* INSTRUCTIONS
**A)** Answer these questions using the event-loop article:
(i) What user-visible symptom did the incident show under load?
(ii) Which code path measured and logged its own timer drift?
(iii) Which Node function returns a histogram of event-loop delay?
**B)** Transcribe the event-loop article word for word, everything from "In the incident" down to "annotation proved it.".

Your Event Loop Already Knows It’s Starving. You’re Just Not Listening.

production-ai
reliability
observability
architecture
Event-loop lag is a measurable, first-class signal. Most systems capture it only incidentally on one code path, so every other timeout during a starvation window gets misattributed to the wrong subsystem. The fix isn’t less load. It’s listening to the signal that already exists.
Author

Temur Khan

Published

2026-05-18

Here is a log line I keep seeing variations of in production-AI incident reports:

fetch timeout after 2500ms (elapsed 4819ms) timer delayed 2319ms, likely event-loop starvation

Read that carefully. A timer was set for 2500ms. It fired at elapsed 4819ms. The annotation says the timer was delayed by 2319ms. That is the system telling you, in plain text, that the event loop was blocked for over two seconds and a timer that should have fired on schedule could not.

That line is not the bug. That line is the system being honest. The bug is everything around it that is not.

The signal exists, on exactly one path

In the incident this came from, the user-visible symptom was Discord threads and agent sessions timing out under load. The gateway was up. The provider was connected. Channels resolved. By every surface check, the network was fine. So the natural diagnosis was a Discord routing problem, and a routing investigation was opened, and it found nothing, because there was nothing there to find.

The actual cause was event-loop starvation. Some combination of large-context sessions, cron maintenance, and tool calls was monopolizing the loop, and everything that depended on a timer firing on time was failing. The timer delayed 2319ms annotation proved it.

But that annotation only existed because one specific code path, the fetch-with-timeout wrapper, happened to measure and log its own timer drift. The Discord thread timeouts and the session timeouts that were the actual reported symptom carried no such annotation. They surfaced as generic timeouts. A generic timeout on a Discord operation looks exactly like a Discord problem. So it got filed as one.

The signal that would have explained every one of those timeouts existed at the same moment in wall-clock time. It just lived on a different code path, and nothing correlated the two.

Lag is a first-class measurement, not a side effect

The Node runtime gives you event-loop delay as a direct measurement. perf_hooks.monitorEventLoopDelay() returns a histogram you can sample. If you do not want the histogram, the hand-rolled version is four lines: schedule a timer for a fixed interval, record the timestamp, on fire compare actual elapsed against expected, and the difference is your lag.

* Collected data
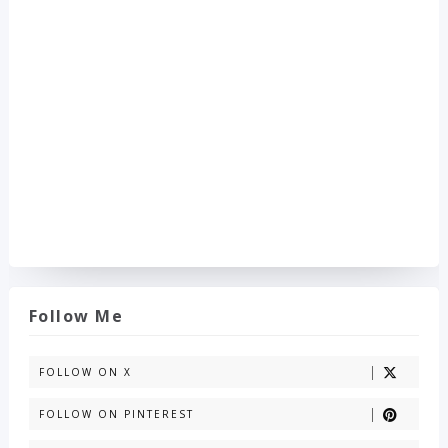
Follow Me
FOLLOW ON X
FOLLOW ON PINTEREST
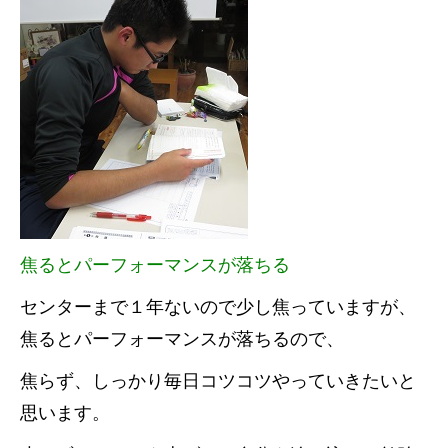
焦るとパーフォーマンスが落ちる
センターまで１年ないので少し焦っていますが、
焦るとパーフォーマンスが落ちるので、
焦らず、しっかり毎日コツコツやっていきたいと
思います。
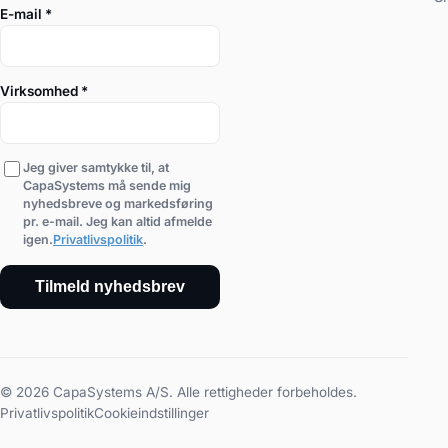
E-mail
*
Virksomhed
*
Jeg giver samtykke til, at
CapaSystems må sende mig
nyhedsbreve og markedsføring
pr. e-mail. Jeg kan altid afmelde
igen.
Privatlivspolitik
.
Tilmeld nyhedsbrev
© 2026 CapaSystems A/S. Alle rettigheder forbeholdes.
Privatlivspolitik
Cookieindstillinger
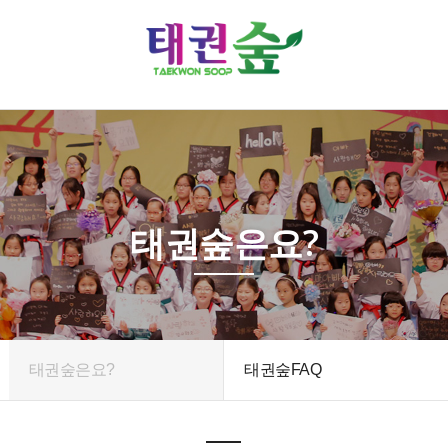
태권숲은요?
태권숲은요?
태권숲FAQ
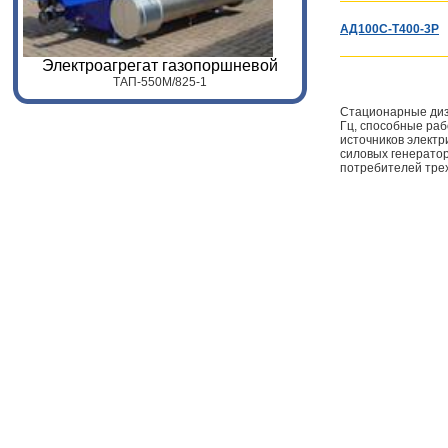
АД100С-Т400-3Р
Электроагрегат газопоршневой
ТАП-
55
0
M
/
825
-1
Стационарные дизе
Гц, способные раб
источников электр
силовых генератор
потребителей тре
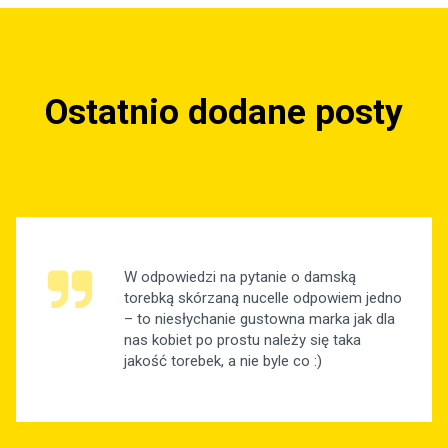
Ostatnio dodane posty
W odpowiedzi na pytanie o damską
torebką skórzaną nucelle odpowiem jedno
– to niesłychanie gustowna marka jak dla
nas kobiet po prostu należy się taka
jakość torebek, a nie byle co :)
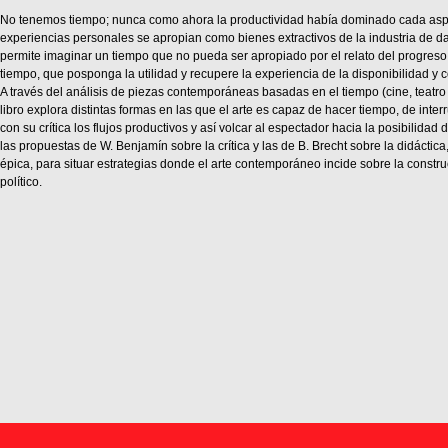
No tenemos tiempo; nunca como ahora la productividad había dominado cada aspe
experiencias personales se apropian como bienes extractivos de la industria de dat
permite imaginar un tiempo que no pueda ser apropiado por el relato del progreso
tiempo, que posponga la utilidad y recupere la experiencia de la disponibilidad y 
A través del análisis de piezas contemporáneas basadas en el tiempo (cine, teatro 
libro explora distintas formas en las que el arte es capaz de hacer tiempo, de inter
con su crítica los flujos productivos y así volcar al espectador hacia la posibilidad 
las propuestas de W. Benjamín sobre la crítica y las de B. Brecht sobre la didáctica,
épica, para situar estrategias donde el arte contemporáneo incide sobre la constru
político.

...

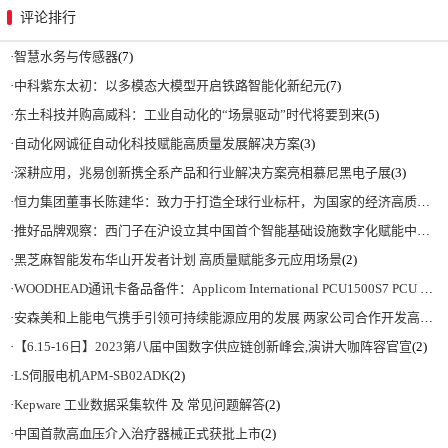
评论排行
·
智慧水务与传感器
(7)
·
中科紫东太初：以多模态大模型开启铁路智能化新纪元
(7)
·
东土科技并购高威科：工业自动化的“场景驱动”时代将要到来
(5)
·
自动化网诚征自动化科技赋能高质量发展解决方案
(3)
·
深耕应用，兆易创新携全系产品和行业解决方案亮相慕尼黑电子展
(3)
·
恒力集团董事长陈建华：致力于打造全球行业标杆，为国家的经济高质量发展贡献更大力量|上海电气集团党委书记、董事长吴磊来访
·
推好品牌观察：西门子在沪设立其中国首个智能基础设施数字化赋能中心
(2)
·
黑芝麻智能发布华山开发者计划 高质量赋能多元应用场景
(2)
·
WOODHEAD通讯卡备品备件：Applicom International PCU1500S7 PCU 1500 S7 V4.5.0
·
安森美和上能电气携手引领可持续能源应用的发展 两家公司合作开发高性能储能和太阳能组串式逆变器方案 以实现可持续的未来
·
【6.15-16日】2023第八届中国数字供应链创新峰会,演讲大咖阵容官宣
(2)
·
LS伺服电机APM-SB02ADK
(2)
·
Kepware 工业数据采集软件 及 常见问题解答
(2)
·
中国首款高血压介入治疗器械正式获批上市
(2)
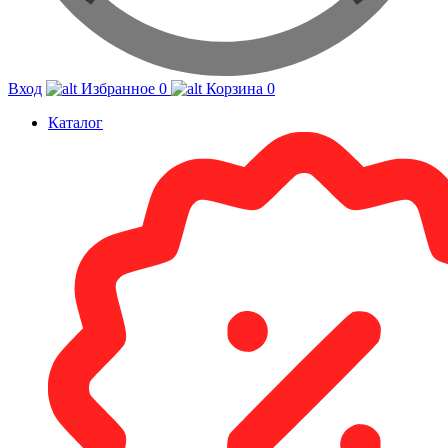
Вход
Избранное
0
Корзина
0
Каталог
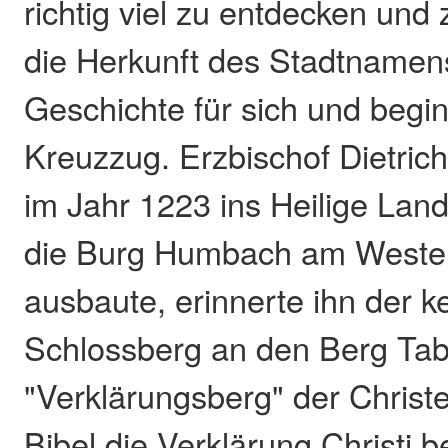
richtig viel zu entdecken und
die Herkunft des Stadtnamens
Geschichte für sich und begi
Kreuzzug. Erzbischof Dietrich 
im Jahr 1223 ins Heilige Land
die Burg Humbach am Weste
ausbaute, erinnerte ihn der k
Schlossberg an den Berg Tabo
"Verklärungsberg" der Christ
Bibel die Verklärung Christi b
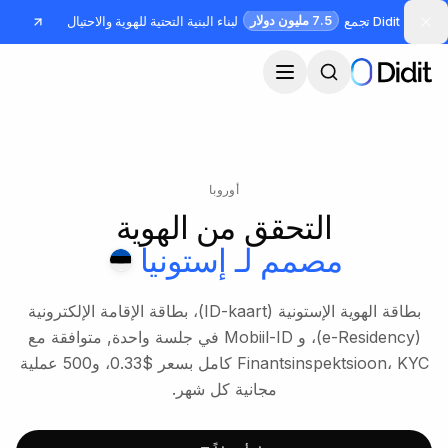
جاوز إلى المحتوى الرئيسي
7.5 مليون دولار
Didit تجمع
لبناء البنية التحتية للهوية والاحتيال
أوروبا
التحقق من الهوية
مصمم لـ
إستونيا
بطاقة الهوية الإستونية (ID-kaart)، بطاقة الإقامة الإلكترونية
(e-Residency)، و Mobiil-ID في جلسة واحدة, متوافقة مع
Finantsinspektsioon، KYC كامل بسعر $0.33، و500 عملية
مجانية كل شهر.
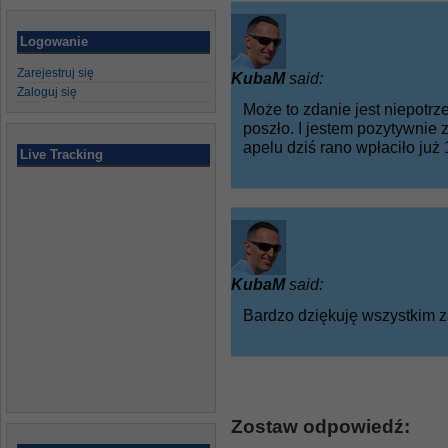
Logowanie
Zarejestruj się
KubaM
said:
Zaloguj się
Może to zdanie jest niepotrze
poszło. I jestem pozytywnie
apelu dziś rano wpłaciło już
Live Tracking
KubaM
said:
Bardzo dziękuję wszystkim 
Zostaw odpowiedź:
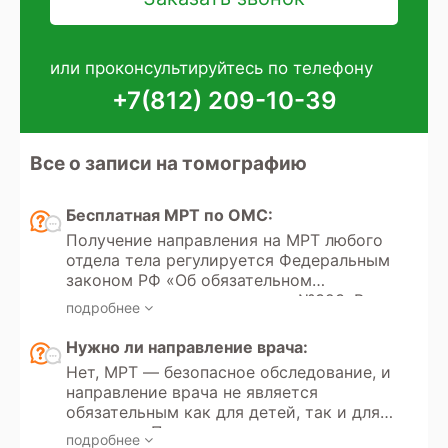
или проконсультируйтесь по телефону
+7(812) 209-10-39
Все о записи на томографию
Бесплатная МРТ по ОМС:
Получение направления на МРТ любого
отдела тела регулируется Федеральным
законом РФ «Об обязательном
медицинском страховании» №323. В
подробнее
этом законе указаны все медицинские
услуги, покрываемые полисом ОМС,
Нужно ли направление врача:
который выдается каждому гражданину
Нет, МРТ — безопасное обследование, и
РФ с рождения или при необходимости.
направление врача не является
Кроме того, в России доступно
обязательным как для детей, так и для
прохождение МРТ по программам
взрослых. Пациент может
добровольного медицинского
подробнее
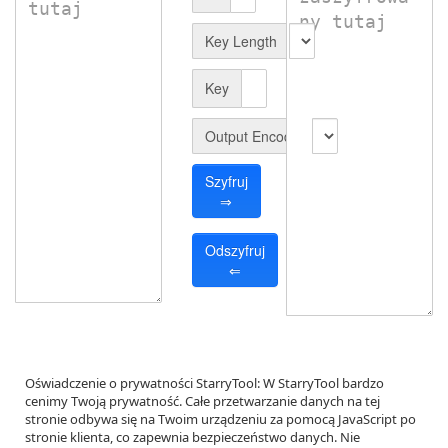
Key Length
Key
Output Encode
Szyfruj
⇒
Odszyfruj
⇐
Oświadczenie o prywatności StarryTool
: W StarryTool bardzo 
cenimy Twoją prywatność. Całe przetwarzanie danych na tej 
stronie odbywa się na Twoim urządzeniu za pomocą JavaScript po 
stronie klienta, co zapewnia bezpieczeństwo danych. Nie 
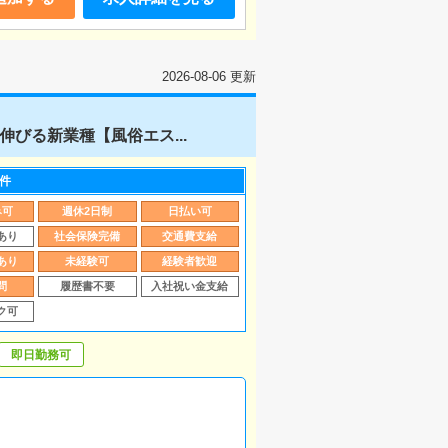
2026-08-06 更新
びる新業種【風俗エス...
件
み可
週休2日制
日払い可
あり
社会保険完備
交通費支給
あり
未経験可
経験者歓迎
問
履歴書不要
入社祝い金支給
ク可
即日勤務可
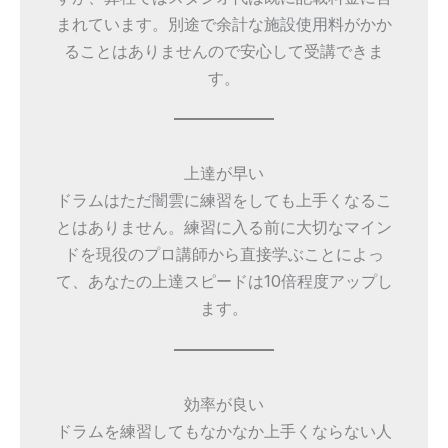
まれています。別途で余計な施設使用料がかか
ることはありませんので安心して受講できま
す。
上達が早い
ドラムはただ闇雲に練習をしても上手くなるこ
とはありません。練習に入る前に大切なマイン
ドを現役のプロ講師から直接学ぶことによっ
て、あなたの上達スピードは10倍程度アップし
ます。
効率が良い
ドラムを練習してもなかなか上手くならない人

* TASK-BY-TASK SOLUTIONS
**A)**
(i) Discord threads and agent sessions timed out.
(ii) The fetch-with-timeout wrapper.
(iii) perf_hooks.monitorEventLoopDelay().

**B)**
In the incident this came from, the user-visible symptom was Discord threads and agent sessions timing out under load. The gateway was up. The provider was connected. Channels resolved. By every surface check, the network was fine. So the natural diagnosis was a Discord routing problem, and a routing investigation was opened, and it found nothing, because there was nothing there to find.

The actual cause was event-loop starvation. Some combination of large-context sessions, cron maintenance, and tool calls was monopolizing the loop, and everything that depended on a timer firing on time was failing. The timer delayed 2319ms annotation proved it.